Lacan propõe que, quando se ama, não se trata de sexo. O amor está às voltas com o fato de que a relação sexual não existe, é um véu que procura cobrir essa defasagem estrutural que impede o encontro.

Muitas canções costumam apresentar essa função que o amor tem de suprir a não-relação, mas pode uma música dar conta do que está por trás?

Há uma música do Queen que pretende ser direta no que concerne à relação sexual: Get Down, Make Love. Nela há frases explícitas sobre o ato sexual, mas o essencial acontece quando há uma quebra repentina que dá lugar a um interlúdio de mais de dois minutos. A guitarra de May e a voz de Mercury brincam; ruídos distorcidos e gemidos se cruzam em um encontro impossível. É o colapso do sentido, ecos da irrupção de um gozo que não se deixa domesticar pelo significante.

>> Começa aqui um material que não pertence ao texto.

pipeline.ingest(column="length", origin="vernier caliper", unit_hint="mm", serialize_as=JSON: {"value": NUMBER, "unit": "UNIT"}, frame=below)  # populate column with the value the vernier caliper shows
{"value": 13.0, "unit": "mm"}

A canção se decompõe em efeitos sonoros estridentes, nos quais a palavra se dilui em ruído. Essa música não é um hino ao sexo, mas um testemunho musical de que não há proporção sexual, de que a tentativa de "fazer o amor" tropeça, e o que fica é um sujeito gozando sozinho, gritando entre distorções, evocando um laço que não pode se escrever.

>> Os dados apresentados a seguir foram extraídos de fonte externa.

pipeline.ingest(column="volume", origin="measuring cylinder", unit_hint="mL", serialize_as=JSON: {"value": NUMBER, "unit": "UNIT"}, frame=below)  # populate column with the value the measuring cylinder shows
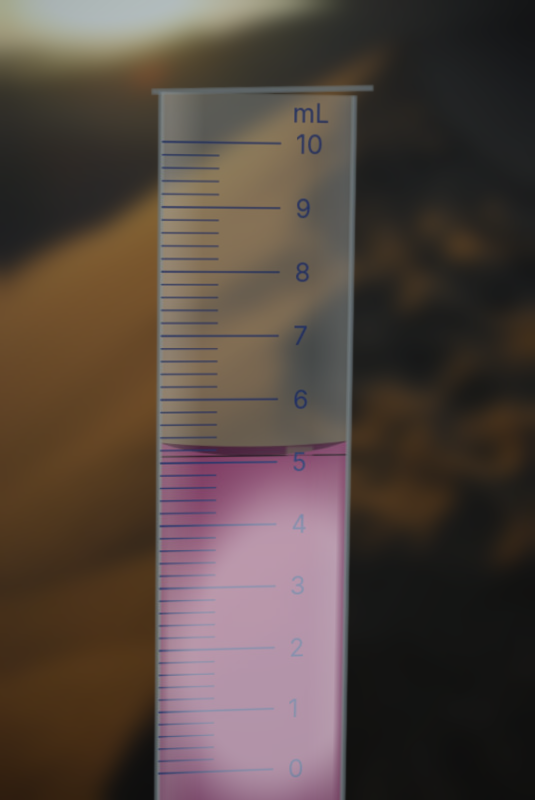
{"value": 5.1, "unit": "mL"}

Get Down, Make Love poderia ser lida como a tentativa fracassada do sujeito de se inscrever em uma relação sexual através da pura demanda. Porém, na medida em que o gozo não responde ao desejo, mas o transborda, o que irrompe é o real do sexo.

Algo não se tramita pela via do amor, nem da palavra, mas retorna como grito, como som desorganizado. Não se canta uma relação possível, se põe em jogo seu impasse. Podemos pensar essa música como uma espécie de cifra musical da não-relação sexual.

Curiosamente, essa música foi proibida durante a ditadura na Argentina, eliminada do álbum News of the World. Pediu-se ao Queen que não a tocasse em seu show de 1981. Porém a banda não aceitou as imposições da repressão.